Everyone of us probably has a memory or two regarding our father's, especially now, when we are so close to Father's Day. I grew up with several different dogs throughout the years. But the dog my Dad was closest to, was a Chihuahua he rescued after he had to retire early due to health problems. From the start, this dog was devoted to my Dad and vise versa. Pedro wasn't a favorite dog of many. He was definitely a one "man" dog. He only seemed to tolerate the rest of us and my parents friends and relatives. But I did love him, because he meant so much to my Dad. Anything that Daddy loved, I loved too. That's why this story was so touching to me! Perhaps you have or know of a dog that was extra special to your Dad or another special guy in your life. Enjoy this, I am dedicating it to my Daddy, Russel L. Hills, who resides in Heaven now and has for 25 years. (Still some things you just never forget.)
Happy Father's Day, Daddy!Credit for this goes to Petwarmers.com, specifically, Susan Dart.

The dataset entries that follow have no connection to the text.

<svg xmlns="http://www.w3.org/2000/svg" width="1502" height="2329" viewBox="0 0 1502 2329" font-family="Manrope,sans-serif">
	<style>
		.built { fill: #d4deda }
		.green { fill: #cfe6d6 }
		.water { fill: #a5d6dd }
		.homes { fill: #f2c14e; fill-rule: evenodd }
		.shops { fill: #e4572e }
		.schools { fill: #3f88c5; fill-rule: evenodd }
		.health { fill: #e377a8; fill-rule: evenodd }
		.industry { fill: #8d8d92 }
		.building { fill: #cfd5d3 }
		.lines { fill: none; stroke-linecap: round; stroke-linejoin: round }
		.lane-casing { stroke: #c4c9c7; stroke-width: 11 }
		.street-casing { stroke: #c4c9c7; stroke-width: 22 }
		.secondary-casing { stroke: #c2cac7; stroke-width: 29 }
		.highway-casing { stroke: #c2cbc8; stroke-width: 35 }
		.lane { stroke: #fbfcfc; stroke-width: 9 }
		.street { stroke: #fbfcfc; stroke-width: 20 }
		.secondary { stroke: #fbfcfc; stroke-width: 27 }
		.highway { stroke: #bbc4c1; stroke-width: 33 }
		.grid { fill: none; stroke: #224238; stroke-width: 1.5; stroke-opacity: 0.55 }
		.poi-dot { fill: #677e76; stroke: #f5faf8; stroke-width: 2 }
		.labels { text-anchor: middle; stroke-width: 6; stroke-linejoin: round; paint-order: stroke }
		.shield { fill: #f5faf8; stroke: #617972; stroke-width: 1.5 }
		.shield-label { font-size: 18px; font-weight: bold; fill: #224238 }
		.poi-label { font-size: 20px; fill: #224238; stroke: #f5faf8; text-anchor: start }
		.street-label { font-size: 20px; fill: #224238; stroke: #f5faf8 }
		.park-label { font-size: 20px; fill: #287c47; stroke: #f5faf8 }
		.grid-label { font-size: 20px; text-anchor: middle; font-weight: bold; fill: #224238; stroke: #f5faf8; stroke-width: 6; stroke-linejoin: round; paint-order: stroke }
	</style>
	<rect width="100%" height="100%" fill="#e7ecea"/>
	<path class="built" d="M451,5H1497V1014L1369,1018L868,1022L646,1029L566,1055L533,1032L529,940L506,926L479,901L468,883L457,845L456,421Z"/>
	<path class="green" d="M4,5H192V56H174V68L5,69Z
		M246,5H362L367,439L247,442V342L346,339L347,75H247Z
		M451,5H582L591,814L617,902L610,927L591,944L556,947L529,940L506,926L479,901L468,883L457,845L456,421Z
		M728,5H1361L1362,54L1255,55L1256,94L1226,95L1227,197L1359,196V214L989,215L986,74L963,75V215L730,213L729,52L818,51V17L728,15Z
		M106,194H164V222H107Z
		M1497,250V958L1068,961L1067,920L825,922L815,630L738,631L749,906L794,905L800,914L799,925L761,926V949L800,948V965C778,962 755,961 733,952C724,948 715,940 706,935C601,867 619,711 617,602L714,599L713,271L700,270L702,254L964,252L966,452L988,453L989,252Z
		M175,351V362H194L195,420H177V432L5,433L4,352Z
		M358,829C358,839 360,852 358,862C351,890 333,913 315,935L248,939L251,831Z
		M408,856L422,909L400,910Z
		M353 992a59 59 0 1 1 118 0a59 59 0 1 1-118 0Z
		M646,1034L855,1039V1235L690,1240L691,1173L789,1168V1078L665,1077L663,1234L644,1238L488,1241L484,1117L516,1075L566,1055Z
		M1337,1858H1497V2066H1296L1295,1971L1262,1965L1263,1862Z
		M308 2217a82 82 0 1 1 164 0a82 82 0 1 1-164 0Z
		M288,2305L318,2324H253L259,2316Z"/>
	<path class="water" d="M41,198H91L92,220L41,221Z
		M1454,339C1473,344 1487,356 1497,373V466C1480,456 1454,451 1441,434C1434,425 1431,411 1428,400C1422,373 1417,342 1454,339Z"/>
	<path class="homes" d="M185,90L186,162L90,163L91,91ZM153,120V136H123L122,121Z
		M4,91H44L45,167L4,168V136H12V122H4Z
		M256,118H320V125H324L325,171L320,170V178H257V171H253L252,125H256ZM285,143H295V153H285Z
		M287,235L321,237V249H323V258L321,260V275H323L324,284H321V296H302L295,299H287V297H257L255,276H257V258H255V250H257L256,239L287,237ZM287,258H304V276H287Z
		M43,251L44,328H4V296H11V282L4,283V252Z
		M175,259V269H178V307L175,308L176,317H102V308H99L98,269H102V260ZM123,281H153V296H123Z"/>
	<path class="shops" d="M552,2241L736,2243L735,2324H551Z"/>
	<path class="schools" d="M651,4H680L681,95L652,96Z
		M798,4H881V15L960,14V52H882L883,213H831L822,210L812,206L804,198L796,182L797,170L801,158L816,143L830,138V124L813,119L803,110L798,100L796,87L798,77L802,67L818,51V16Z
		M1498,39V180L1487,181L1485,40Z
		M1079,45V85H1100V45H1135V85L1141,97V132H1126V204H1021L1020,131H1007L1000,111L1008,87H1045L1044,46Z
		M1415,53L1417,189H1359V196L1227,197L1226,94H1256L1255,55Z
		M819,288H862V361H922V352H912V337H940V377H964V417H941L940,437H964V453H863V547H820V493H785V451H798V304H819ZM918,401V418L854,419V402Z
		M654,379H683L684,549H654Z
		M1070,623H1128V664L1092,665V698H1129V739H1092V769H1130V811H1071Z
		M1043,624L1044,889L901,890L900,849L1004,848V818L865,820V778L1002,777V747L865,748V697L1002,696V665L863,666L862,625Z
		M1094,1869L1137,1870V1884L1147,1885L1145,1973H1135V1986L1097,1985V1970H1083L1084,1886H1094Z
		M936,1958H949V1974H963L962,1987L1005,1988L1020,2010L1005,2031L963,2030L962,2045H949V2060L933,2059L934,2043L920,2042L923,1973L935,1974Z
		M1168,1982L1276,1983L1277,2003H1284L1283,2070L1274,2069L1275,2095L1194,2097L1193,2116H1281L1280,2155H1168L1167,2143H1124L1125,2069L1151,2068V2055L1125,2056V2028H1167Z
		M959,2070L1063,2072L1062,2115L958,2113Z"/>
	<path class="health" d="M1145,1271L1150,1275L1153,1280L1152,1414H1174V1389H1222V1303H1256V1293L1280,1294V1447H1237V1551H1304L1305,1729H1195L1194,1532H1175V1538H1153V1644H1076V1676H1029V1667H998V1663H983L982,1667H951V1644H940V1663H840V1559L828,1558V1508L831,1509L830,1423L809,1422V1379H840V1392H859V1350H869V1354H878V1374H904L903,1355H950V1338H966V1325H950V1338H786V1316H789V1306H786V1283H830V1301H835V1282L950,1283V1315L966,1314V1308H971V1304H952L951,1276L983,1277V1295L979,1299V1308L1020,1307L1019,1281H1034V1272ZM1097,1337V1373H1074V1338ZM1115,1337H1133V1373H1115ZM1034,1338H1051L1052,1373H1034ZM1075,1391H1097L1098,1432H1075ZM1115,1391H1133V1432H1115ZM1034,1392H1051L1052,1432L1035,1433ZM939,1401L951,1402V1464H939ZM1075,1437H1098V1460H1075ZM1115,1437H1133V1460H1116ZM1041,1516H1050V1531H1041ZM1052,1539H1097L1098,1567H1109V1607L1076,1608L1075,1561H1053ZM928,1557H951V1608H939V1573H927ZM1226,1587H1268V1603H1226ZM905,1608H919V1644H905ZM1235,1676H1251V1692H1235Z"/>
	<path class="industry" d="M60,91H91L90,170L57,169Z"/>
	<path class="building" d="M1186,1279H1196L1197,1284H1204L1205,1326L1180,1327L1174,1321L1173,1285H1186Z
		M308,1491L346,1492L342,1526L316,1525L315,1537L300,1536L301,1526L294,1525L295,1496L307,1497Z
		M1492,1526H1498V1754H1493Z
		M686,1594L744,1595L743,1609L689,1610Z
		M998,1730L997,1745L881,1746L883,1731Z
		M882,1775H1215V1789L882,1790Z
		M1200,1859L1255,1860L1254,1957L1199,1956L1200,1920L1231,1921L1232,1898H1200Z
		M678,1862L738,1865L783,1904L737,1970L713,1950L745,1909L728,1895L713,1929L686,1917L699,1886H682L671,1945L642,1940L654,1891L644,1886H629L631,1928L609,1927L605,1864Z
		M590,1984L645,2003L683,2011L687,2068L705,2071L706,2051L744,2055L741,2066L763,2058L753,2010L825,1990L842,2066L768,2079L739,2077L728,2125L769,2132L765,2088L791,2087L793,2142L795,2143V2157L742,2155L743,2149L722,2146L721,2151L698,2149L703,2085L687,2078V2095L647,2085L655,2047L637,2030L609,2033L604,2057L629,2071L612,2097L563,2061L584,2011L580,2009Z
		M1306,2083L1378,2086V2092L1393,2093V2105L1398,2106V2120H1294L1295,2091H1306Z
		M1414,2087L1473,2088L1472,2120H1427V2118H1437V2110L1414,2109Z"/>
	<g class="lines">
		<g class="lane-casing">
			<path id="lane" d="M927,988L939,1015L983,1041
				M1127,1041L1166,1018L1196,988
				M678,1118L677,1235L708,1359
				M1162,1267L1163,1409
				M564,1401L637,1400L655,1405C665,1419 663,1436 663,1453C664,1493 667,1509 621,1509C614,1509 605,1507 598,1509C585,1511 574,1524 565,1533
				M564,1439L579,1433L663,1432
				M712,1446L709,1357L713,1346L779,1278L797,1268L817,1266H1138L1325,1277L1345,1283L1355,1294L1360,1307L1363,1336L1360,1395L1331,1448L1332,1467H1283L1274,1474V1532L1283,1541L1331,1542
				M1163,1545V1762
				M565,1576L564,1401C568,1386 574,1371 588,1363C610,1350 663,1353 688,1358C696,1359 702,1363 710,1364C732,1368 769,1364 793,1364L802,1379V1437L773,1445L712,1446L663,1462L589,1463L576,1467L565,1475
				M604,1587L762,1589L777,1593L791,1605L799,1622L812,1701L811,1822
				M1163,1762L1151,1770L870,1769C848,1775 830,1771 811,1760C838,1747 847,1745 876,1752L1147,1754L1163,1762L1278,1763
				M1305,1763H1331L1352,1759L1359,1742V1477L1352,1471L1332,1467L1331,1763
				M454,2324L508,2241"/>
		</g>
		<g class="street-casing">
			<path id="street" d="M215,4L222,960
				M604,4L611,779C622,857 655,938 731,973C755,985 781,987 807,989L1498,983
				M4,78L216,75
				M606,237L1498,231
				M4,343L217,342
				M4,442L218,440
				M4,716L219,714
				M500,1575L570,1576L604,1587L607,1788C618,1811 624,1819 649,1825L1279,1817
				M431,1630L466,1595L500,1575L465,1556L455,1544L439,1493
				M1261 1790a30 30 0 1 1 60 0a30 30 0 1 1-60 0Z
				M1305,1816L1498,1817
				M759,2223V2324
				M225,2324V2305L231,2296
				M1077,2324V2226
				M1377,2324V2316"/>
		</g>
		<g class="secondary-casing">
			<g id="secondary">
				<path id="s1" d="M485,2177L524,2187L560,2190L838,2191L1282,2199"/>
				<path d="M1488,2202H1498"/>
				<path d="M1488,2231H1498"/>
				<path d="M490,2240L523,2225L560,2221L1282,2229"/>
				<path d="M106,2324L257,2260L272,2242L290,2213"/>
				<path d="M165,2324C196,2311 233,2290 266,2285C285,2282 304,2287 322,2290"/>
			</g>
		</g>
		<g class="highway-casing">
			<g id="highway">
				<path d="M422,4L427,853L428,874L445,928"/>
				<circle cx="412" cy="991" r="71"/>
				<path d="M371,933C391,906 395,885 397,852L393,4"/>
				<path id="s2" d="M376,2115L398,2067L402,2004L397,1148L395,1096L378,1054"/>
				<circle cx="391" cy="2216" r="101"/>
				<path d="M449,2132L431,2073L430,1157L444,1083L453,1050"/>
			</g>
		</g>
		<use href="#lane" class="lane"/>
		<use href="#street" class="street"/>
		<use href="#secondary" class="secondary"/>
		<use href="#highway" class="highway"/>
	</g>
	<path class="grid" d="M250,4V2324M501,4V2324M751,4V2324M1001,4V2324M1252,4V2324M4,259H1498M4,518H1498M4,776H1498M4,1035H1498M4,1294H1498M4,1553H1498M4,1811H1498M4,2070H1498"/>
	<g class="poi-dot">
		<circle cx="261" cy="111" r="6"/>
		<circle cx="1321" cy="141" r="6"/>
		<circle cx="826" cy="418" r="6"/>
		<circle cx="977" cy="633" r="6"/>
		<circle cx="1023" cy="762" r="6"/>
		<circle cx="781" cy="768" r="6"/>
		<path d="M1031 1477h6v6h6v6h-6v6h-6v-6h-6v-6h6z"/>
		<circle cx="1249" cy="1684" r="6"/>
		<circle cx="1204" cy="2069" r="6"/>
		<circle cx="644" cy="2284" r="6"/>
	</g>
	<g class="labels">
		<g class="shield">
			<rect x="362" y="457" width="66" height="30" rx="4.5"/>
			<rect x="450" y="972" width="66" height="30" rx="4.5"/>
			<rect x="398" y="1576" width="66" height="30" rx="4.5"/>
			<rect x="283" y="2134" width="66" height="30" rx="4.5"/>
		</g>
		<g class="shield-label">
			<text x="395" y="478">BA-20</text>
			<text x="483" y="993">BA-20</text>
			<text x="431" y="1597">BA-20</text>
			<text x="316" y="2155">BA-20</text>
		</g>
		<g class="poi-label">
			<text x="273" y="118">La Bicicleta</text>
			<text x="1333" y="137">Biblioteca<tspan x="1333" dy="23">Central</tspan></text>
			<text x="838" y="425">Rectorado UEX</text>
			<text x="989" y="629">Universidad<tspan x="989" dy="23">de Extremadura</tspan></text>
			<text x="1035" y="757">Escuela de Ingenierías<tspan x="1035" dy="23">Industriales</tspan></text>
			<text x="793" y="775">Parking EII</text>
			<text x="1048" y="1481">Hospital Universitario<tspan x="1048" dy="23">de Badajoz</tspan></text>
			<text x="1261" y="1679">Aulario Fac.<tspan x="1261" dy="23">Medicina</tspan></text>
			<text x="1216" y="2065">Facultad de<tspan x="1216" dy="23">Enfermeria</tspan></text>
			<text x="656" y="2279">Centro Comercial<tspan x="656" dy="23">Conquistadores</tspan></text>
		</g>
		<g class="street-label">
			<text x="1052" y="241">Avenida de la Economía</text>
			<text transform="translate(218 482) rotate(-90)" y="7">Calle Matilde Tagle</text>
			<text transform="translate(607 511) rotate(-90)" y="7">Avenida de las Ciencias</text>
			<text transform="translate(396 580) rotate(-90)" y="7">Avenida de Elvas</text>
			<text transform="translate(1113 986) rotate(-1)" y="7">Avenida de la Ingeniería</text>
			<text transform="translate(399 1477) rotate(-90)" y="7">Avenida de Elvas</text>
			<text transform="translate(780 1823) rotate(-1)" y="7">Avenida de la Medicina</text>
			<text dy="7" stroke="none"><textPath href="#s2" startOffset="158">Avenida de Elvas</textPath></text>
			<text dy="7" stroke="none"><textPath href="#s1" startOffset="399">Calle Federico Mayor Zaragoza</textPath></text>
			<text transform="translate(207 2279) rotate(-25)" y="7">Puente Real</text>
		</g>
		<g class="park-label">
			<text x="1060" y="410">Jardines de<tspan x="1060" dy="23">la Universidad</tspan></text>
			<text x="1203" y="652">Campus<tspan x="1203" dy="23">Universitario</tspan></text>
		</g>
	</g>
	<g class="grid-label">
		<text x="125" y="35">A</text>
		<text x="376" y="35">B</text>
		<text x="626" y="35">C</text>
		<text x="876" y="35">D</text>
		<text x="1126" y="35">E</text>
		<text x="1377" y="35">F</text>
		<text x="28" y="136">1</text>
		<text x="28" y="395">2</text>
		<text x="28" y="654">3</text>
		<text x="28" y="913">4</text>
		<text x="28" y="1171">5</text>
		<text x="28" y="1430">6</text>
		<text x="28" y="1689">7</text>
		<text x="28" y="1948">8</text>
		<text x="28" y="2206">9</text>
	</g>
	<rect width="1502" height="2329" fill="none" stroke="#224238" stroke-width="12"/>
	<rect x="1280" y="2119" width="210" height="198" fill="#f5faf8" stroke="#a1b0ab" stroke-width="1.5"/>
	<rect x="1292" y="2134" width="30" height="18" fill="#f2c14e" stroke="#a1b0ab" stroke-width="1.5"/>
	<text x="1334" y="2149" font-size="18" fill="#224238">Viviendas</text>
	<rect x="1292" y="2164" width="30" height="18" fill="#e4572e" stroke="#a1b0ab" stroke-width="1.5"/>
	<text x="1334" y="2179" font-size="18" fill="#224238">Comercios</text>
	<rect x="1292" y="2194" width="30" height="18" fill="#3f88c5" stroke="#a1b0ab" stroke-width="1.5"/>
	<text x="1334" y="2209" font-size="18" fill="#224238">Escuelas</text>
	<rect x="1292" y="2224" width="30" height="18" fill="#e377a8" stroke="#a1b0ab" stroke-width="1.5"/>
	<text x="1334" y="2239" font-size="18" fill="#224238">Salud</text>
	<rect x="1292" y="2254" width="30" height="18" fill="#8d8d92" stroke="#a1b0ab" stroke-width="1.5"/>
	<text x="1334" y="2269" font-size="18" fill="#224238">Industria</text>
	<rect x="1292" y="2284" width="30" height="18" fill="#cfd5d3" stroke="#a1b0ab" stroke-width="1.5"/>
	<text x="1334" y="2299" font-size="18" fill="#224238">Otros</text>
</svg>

The tiny puppy shivered on the kitchen floor as my mother carefully unwrapped it from her coat. Muddy and wet, it was a pitiful sight, cowering by her feet and trembling with cold and fear. My brother and sister and I looked on in amazement as mother described finding it in a ditch by the supermarket parking lot. Afraid the tiny dog would be run over, she decided to bring it home. We watched as mother carefully bathed the little puppy and helped her to dry it with a soft towel. The transformation was amazing. Underneath the mud and grime was a lovely white fox terrier with a brown spot on her side. My sister said she was like a fairy tale princess, all cleaned up for the ball, and called her Cinderella. Mother felt sure that Cindy had been abandoned, but our dad disagreed. He said he couldn't imagine anyone giving up such a fine dog. "She must be lost," he said. "We have to try to find her family." He asked us to think about how we would feel if one of our pets was lost and nobody tried to contact us. He said we needed to do the right thing. So we placed an ad in the newspaper and posted signs in our neighborhood, describing the lost dog. We waited anxiously to see if anyone would claim her, but fervently hoped that no one would.
Meanwhile, with each passing day, we grew more attached to the pup. When our dad would come into the room and find us playing with her, he would always say firmly but kindly, "Remember, she's not ours and we can't keep her." We would sigh and say, "Yes, we know." I know that Dad was trying to save us from disappointment. The only other puppy our family had owned had died suddenly of distemper and the loss had been traumatic for all of us. He didn't want us to get our hopes up when he felt sure the dog belonged to someone else.
Several weeks passed and still no one claimed the little dog. Then one day Daddy came home from work carrying a paper sack. We stood on our tiptoes to try to see inside as he rattled the bag mysteriously. Then he opened the top and pulled out a shiny new collar and leash. "Cindy is going to need these," he said, "since we're going to keep her!" We threw our arms around him and cried with joy and relief. The puppy was ours at last!
Cindy grew into a wonderful family pet. She was gentle and sweet-natured. She loved everyone, but she was always Daddy's dog. She would wait by the door for him to come home and he played with her every evening after work. He trained her carefully and he taught us how to take care of her and how to be responsible pet owners. We were always a fun-loving family and could never resist teasing each other. So sometimes when we would find Daddy playing with Cindy, we just had to tell him, "Now remember, she's not ours and we can't keep her!" He would just grin and go right back to playing with his dog. This June my dad turns 93 and he still remembers Cindy clearly. If you ask him about her, he will immediately smile and tell you that she was simply the best dog a family could have. He will share a favorite story about her and tell you that we are all better people for having known her. He still loves dogs and although he is no longer able to take care of one of his own, my sister takes her beautiful Collies to visit him often. Fifty years since Cindy first came into our lives, our happy memories of her live on and on. They are the enduring legacy of one little lost dog that we would love and keep her whole life through.